Glynn County police made no arrests in Arbery’s shooting. But Lowrey said he hadn’t closed the case when the Georgia Bureau of Investigation took it over in May.

“It was still open but not getting much traction,” Lowrey said. He added: “I think inactive was a fair summary.”

The Rev. Al Sharpton spoke with reporters Wednesday outside the Glynn County courthouse, where he held the hands of Arbery's parents while leading a prayer for justice. Sharpton criticized the disproportionately white makeup of the jury.

Superior Court Judge Timothy Walmsley allowed the jury to be sworn in last week after prosecutors objected, saying several Black potential jurors were excluded because of their race, leaving only one Black juror on the panel of 12. The county where the trial is being held is nearly 27% Black.

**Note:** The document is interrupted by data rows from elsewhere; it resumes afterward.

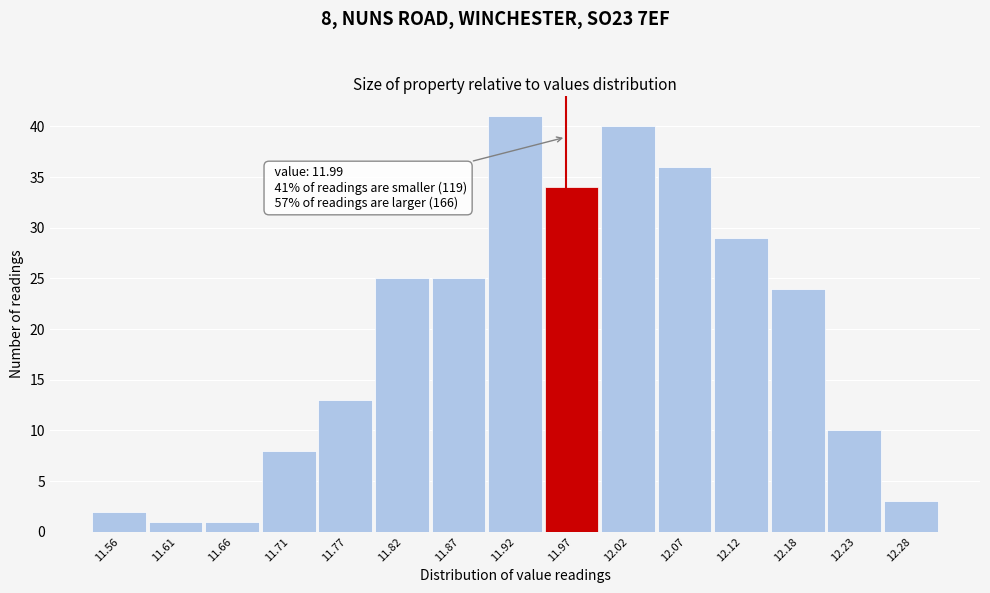

Reading right to left, extract all data points from this chart.

3	10	24	29	36	40	34	41	25	25	13	8	1	1	2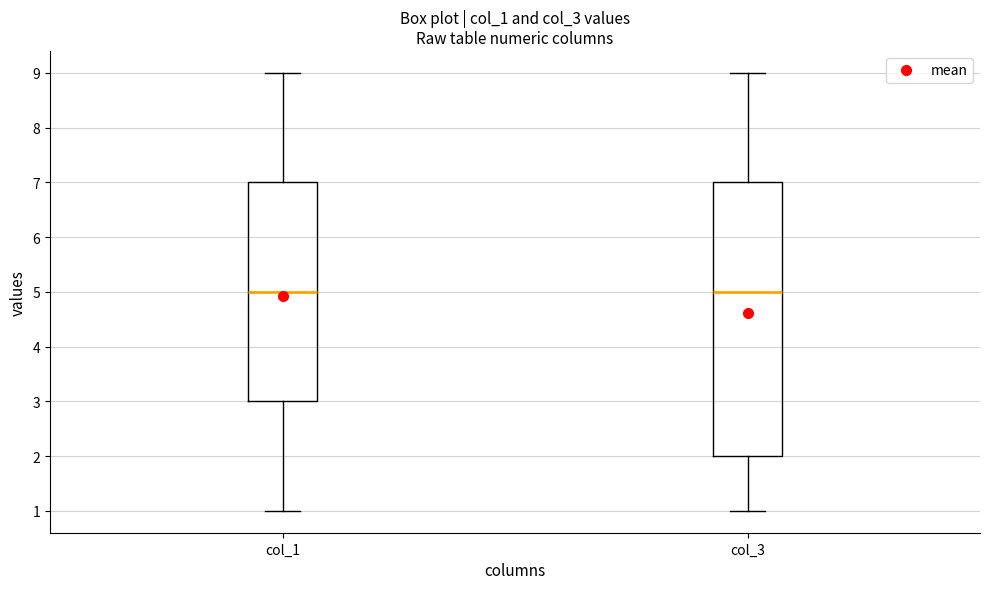

Reading left to right, transcribe this box plot: for each box, give where its median line is, the range the box spans, and where its two whiskers end, as read against the y-axis. The values are not printed on the chart, so give them approximately, as read against the axis.

col_1: median 5, box 3 to 7, whiskers 1 to 9
col_3: median 5, box 2 to 7, whiskers 1 to 9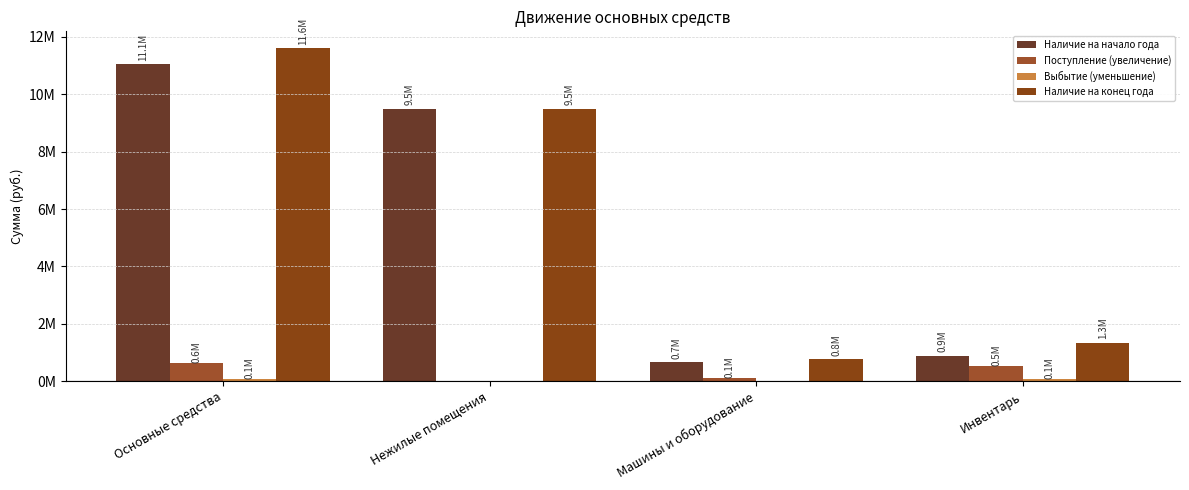

At which category is the sum across all series the highest?

Основные средства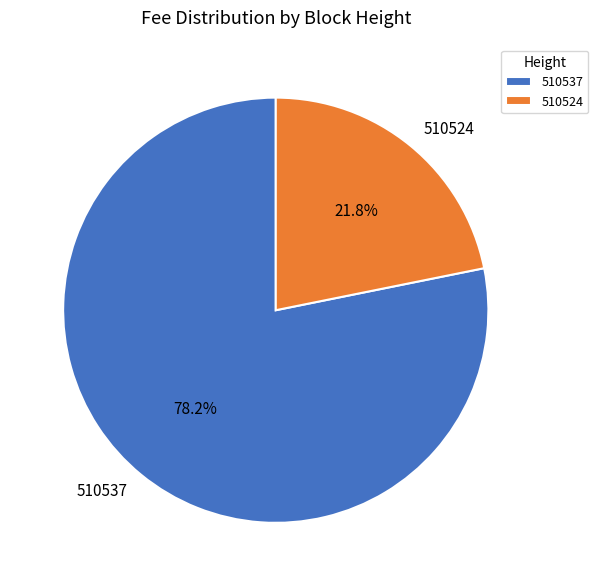

The 510524 slice represents 17% of the pie. True or false?

False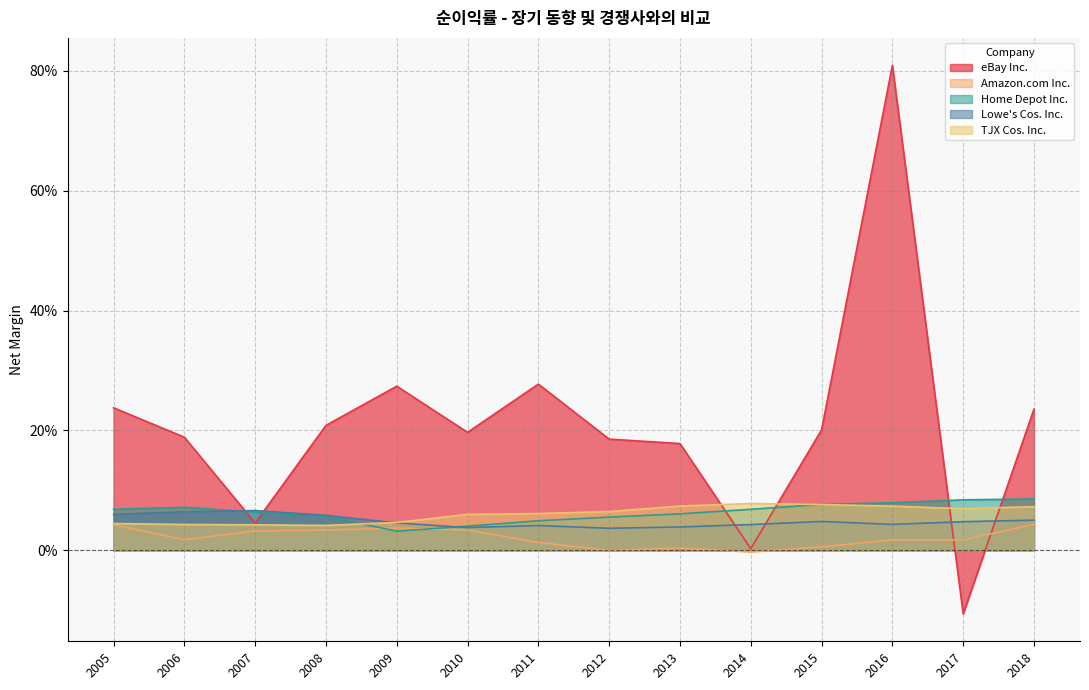

At which label is eBay Inc. closest to 0?

2014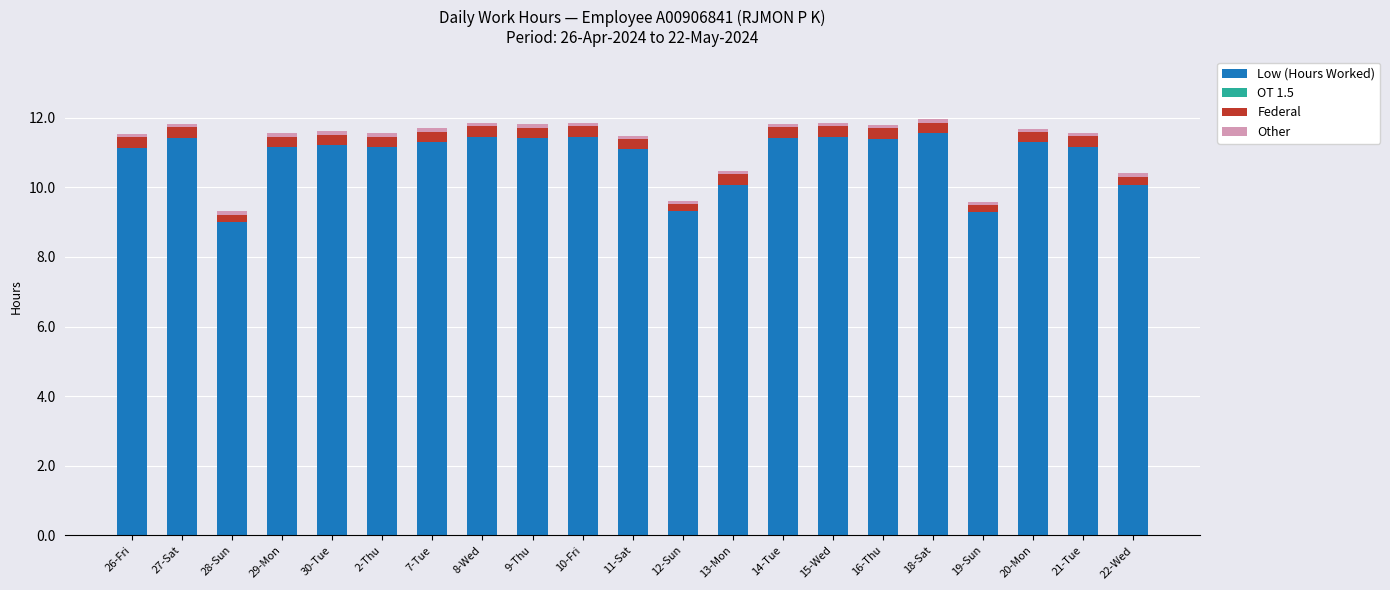

Is it true that Low (Hours Worked) equals 11.2 at 29-Mon?

True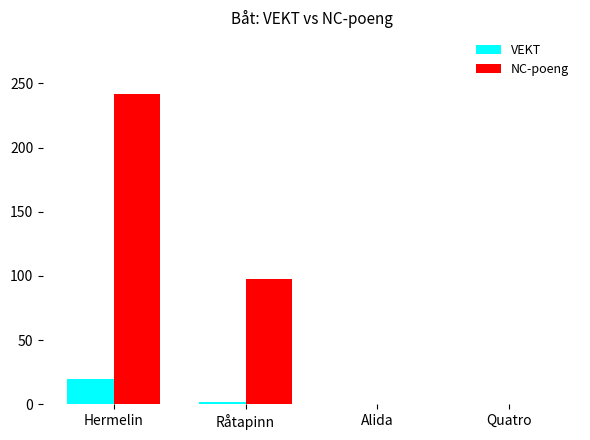

Are the bars grouped side by side (vs. stacked)?

Yes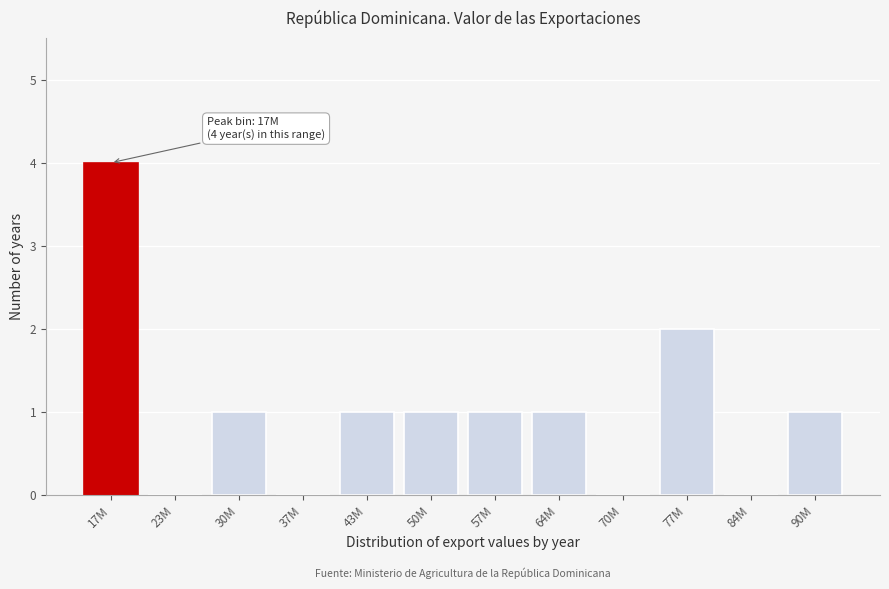

Reading right to left, transcribe all the data shown in this chart.

90M=1	84M=0	77M=2	70M=0	64M=1	57M=1	50M=1	43M=1	37M=0	30M=1	23M=0	17M=4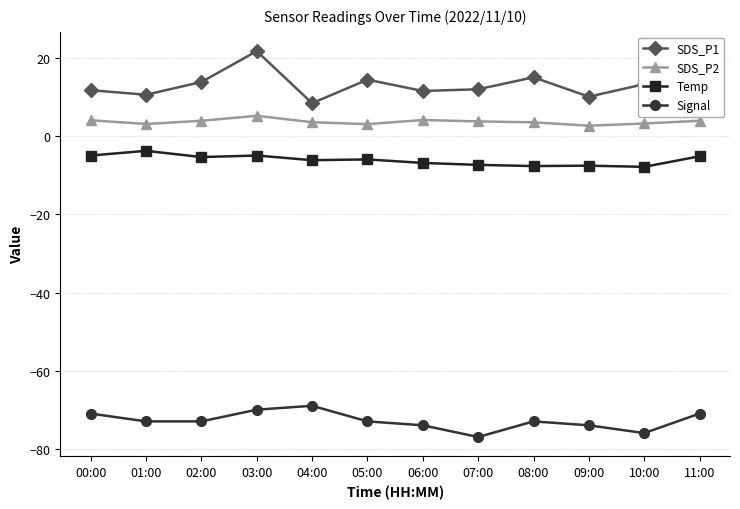

What is the label of the 8th point from the left?

07:00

“It's an insult to the intelligence of the American people,” Sharpton said. “If you can count to 12 and only get to one that's Black, you know something's wrong.”

In court, another neighbor, Matthew Albenze, testified he was splitting logs in his front yard on the day of the shooting when he saw Arbery enter the home under construction across the street.

Albenze testified Wednesday that he went inside his house and put a handgun in his pocket before he called police from behind a tree at the curb. Arbery left the house running toward the McMichaels’ home while Albenze was on the phone.

Albenze told the jury he called the police nonemergency number. Dunikoski asked him: Why not 911?

He replied: “I did not see an emergency.”

On the witness stand Wednesday, Nohilly pushed back as one of Greg McMichael’s attorneys asked if raising a gun would be an appropriate response to a fleeing suspect who refused verbal commands to stop.

“You’ll sometimes draw your weapon, won’t you?” attorney Franklin Hogue asked.

Nohilly replied: “I don’t just pull my gun.”

Hogue then asked: “At some point, if the person is going to attack you, you’ll go ahead and use your weapon.”

“It depends on how he’s attacking me,” Nohilly said.

Hogue then asked him what if the attacker is trying to take his gun away.

“At that point it might meet the threshold, yes,” the police sergeant said.